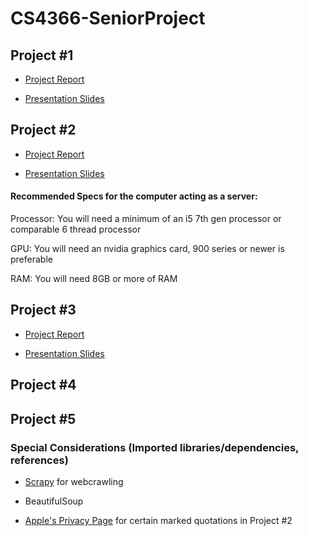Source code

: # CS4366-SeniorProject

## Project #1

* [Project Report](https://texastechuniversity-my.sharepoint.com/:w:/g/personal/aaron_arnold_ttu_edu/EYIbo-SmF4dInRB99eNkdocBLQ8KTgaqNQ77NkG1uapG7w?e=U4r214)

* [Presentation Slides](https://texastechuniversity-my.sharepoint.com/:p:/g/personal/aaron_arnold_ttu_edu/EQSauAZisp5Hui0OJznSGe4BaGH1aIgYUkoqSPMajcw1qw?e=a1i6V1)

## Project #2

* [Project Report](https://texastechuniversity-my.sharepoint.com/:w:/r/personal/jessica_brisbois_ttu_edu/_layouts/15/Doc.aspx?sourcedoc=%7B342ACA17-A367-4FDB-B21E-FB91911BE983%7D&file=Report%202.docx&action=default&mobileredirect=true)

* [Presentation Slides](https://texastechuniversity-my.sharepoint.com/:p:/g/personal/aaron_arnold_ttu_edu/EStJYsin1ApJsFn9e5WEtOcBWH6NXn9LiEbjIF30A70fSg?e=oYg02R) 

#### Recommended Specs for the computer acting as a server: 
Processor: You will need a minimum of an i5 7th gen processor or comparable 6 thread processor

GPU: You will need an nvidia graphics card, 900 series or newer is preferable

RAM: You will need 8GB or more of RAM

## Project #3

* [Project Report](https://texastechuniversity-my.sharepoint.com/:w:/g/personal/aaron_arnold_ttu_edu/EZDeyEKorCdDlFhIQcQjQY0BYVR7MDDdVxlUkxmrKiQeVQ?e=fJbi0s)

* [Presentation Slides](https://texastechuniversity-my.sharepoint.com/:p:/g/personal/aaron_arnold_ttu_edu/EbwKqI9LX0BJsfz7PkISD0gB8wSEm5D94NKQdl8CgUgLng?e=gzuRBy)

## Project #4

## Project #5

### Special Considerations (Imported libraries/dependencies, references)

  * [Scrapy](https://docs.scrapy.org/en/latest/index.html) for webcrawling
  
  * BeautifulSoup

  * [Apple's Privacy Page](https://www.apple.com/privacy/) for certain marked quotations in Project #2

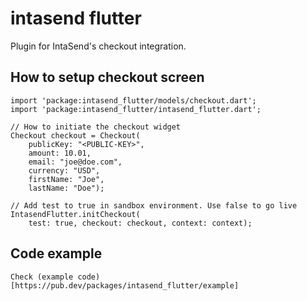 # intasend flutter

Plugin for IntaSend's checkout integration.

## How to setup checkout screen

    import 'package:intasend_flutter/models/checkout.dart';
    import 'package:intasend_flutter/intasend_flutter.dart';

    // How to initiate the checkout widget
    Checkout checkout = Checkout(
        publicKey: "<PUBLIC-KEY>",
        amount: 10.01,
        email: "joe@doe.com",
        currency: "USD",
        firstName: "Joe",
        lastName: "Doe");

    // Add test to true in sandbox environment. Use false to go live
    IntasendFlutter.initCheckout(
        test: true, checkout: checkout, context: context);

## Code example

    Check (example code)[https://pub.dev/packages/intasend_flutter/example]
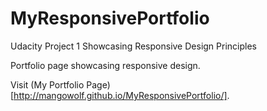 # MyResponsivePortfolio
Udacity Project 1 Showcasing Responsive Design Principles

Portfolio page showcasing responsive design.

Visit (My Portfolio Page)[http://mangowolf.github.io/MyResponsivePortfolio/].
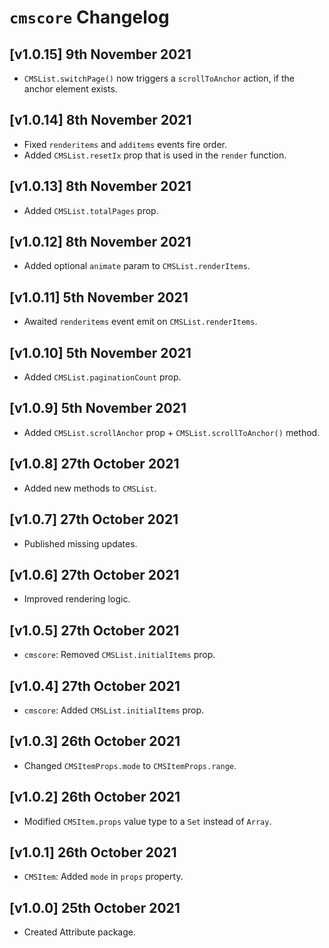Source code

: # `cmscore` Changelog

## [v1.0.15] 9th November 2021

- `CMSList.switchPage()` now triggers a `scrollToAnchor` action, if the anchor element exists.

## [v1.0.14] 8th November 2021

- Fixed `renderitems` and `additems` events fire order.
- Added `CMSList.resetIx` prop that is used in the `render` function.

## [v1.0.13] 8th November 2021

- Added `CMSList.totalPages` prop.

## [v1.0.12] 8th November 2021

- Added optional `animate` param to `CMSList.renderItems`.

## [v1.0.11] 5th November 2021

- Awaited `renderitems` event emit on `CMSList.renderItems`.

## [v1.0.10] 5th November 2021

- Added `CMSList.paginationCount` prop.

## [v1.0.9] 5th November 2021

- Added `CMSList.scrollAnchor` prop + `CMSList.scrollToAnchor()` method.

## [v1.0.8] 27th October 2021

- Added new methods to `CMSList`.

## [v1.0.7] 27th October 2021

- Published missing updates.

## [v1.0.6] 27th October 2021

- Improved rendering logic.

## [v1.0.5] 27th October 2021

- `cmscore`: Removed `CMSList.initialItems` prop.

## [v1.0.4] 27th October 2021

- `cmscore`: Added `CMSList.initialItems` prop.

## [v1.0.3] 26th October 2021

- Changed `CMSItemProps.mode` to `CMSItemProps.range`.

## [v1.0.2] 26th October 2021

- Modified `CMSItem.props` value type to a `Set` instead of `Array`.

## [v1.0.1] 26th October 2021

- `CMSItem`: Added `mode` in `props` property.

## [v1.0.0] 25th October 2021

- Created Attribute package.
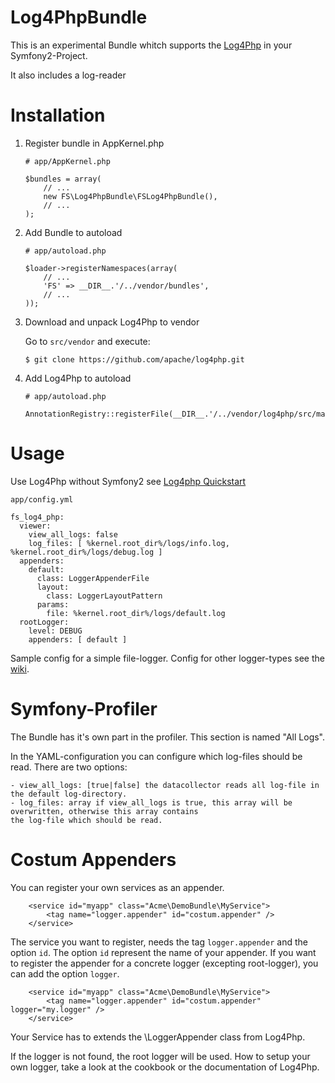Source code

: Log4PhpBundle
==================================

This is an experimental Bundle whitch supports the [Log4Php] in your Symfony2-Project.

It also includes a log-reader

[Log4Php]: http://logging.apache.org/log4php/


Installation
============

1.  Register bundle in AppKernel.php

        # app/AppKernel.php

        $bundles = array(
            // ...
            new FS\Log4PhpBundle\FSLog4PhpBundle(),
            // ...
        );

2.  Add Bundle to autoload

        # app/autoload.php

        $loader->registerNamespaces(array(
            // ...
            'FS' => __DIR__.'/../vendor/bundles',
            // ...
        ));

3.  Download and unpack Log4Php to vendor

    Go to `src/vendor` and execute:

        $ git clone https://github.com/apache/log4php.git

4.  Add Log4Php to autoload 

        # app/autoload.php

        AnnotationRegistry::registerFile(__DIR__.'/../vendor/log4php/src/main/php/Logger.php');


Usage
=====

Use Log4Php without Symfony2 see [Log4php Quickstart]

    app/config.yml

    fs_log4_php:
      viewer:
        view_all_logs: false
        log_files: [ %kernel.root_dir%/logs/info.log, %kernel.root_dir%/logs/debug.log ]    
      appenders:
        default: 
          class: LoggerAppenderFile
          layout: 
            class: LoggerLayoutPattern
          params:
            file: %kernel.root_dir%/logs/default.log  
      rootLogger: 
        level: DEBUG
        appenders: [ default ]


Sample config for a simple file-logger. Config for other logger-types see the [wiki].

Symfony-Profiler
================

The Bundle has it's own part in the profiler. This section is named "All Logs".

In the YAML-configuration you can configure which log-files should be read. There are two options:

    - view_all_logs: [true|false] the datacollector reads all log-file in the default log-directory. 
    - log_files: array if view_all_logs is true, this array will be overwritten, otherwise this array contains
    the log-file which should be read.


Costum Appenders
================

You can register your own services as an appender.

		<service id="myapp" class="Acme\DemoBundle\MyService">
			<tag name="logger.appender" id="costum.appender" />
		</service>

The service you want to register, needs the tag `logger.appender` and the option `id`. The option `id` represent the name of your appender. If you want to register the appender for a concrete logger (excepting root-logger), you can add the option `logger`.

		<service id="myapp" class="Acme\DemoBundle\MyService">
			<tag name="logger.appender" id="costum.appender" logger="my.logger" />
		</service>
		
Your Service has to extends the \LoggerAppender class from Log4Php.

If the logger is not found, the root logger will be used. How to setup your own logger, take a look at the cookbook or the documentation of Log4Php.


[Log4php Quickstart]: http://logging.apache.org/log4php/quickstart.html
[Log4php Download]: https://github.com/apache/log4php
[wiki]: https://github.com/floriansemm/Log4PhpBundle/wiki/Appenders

● ● ● ●

Rewrite all the items above with every instance of "Presentation Slides" changed to "Slide Deck" and nothing else altered. Omit the pictures from your answer.

Source code

: # CS4366-SeniorProject

## Project #1

* [Project Report](https://texastechuniversity-my.sharepoint.com/:w:/g/personal/aaron_arnold_ttu_edu/EYIbo-SmF4dInRB99eNkdocBLQ8KTgaqNQ77NkG1uapG7w?e=U4r214)

* [Slide Deck](https://texastechuniversity-my.sharepoint.com/:p:/g/personal/aaron_arnold_ttu_edu/EQSauAZisp5Hui0OJznSGe4BaGH1aIgYUkoqSPMajcw1qw?e=a1i6V1)

## Project #2

* [Project Report](https://texastechuniversity-my.sharepoint.com/:w:/r/personal/jessica_brisbois_ttu_edu/_layouts/15/Doc.aspx?sourcedoc=%7B342ACA17-A367-4FDB-B21E-FB91911BE983%7D&file=Report%202.docx&action=default&mobileredirect=true)

* [Slide Deck](https://texastechuniversity-my.sharepoint.com/:p:/g/personal/aaron_arnold_ttu_edu/EStJYsin1ApJsFn9e5WEtOcBWH6NXn9LiEbjIF30A70fSg?e=oYg02R) 

#### Recommended Specs for the computer acting as a server: 
Processor: You will need a minimum of an i5 7th gen processor or comparable 6 thread processor

GPU: You will need an nvidia graphics card, 900 series or newer is preferable

RAM: You will need 8GB or more of RAM

## Project #3

* [Project Report](https://texastechuniversity-my.sharepoint.com/:w:/g/personal/aaron_arnold_ttu_edu/EZDeyEKorCdDlFhIQcQjQY0BYVR7MDDdVxlUkxmrKiQeVQ?e=fJbi0s)

* [Slide Deck](https://texastechuniversity-my.sharepoint.com/:p:/g/personal/aaron_arnold_ttu_edu/EbwKqI9LX0BJsfz7PkISD0gB8wSEm5D94NKQdl8CgUgLng?e=gzuRBy)

## Project #4

## Project #5

### Special Considerations (Imported libraries/dependencies, references)

  * [Scrapy](https://docs.scrapy.org/en/latest/index.html) for webcrawling
  
  * BeautifulSoup

  * [Apple's Privacy Page](https://www.apple.com/privacy/) for certain marked quotations in Project #2

 # intasend flutter

Plugin for IntaSend's checkout integration.

## How to setup checkout screen

    import 'package:intasend_flutter/models/checkout.dart';
    import 'package:intasend_flutter/intasend_flutter.dart';

    // How to initiate the checkout widget
    Checkout checkout = Checkout(
        publicKey: "<PUBLIC-KEY>",
        amount: 10.01,
        email: "joe@doe.com",
        currency: "USD",
        firstName: "Joe",
        lastName: "Doe");

    // Add test to true in sandbox environment. Use false to go live
    IntasendFlutter.initCheckout(
        test: true, checkout: checkout, context: context);

## Code example

    Check (example code)[https://pub.dev/packages/intasend_flutter/example]
 # MyResponsivePortfolio
Udacity Project 1 Showcasing Responsive Design Principles

Portfolio page showcasing responsive design.

Visit (My Portfolio Page)[http://mangowolf.github.io/MyResponsivePortfolio/].
Source code

: # `cmscore` Changelog

## [v1.0.15] 9th November 2021

- `CMSList.switchPage()` now triggers a `scrollToAnchor` action, if the anchor element exists.

## [v1.0.14] 8th November 2021

- Fixed `renderitems` and `additems` events fire order.
- Added `CMSList.resetIx` prop that is used in the `render` function.

## [v1.0.13] 8th November 2021

- Added `CMSList.totalPages` prop.

## [v1.0.12] 8th November 2021

- Added optional `animate` param to `CMSList.renderItems`.

## [v1.0.11] 5th November 2021

- Awaited `renderitems` event emit on `CMSList.renderItems`.

## [v1.0.10] 5th November 2021

- Added `CMSList.paginationCount` prop.

## [v1.0.9] 5th November 2021

- Added `CMSList.scrollAnchor` prop + `CMSList.scrollToAnchor()` method.

## [v1.0.8] 27th October 2021

- Added new methods to `CMSList`.

## [v1.0.7] 27th October 2021

- Published missing updates.

## [v1.0.6] 27th October 2021

- Improved rendering logic.

## [v1.0.5] 27th October 2021

- `cmscore`: Removed `CMSList.initialItems` prop.

## [v1.0.4] 27th October 2021

- `cmscore`: Added `CMSList.initialItems` prop.

## [v1.0.3] 26th October 2021

- Changed `CMSItemProps.mode` to `CMSItemProps.range`.

## [v1.0.2] 26th October 2021

- Modified `CMSItem.props` value type to a `Set` instead of `Array`.

## [v1.0.1] 26th October 2021

- `CMSItem`: Added `mode` in `props` property.

## [v1.0.0] 25th October 2021

- Created Attribute package.
Source code

: Log4PhpBundle
==================================

This is an experimental Bundle whitch supports the [Log4Php] in your Symfony2-Project.

It also includes a log-reader

[Log4Php]: http://logging.apache.org/log4php/


Installation
============

1.  Register bundle in AppKernel.php

        # app/AppKernel.php

        $bundles = array(
            // ...
            new FS\Log4PhpBundle\FSLog4PhpBundle(),
            // ...
        );

2.  Add Bundle to autoload

        # app/autoload.php

        $loader->registerNamespaces(array(
            // ...
            'FS' => __DIR__.'/../vendor/bundles',
            // ...
        ));

3.  Download and unpack Log4Php to vendor

    Go to `src/vendor` and execute:

        $ git clone https://github.com/apache/log4php.git

4.  Add Log4Php to autoload 

        # app/autoload.php

        AnnotationRegistry::registerFile(__DIR__.'/../vendor/log4php/src/main/php/Logger.php');


Usage
=====

Use Log4Php without Symfony2 see [Log4php Quickstart]

    app/config.yml

    fs_log4_php:
      viewer:
        view_all_logs: false
        log_files: [ %kernel.root_dir%/logs/info.log, %kernel.root_dir%/logs/debug.log ]    
      appenders:
        default: 
          class: LoggerAppenderFile
          layout: 
            class: LoggerLayoutPattern
          params:
            file: %kernel.root_dir%/logs/default.log  
      rootLogger: 
        level: DEBUG
        appenders: [ default ]


Sample config for a simple file-logger. Config for other logger-types see the [wiki].

Symfony-Profiler
================

The Bundle has it's own part in the profiler. This section is named "All Logs".

In the YAML-configuration you can configure which log-files should be read. There are two options:

    - view_all_logs: [true|false] the datacollector reads all log-file in the default log-directory. 
    - log_files: array if view_all_logs is true, this array will be overwritten, otherwise this array contains
    the log-file which should be read.


Costum Appenders
================

You can register your own services as an appender.

		<service id="myapp" class="Acme\DemoBundle\MyService">
			<tag name="logger.appender" id="costum.appender" />
		</service>

The service you want to register, needs the tag `logger.appender` and the option `id`. The option `id` represent the name of your appender. If you want to register the appender for a concrete logger (excepting root-logger), you can add the option `logger`.

		<service id="myapp" class="Acme\DemoBundle\MyService">
			<tag name="logger.appender" id="costum.appender" logger="my.logger" />
		</service>
		
Your Service has to extends the \LoggerAppender class from Log4Php.

If the logger is not found, the root logger will be used. How to setup your own logger, take a look at the cookbook or the documentation of Log4Php.


[Log4php Quickstart]: http://logging.apache.org/log4php/quickstart.html
[Log4php Download]: https://github.com/apache/log4php
[wiki]: https://github.com/floriansemm/Log4PhpBundle/wiki/Appenders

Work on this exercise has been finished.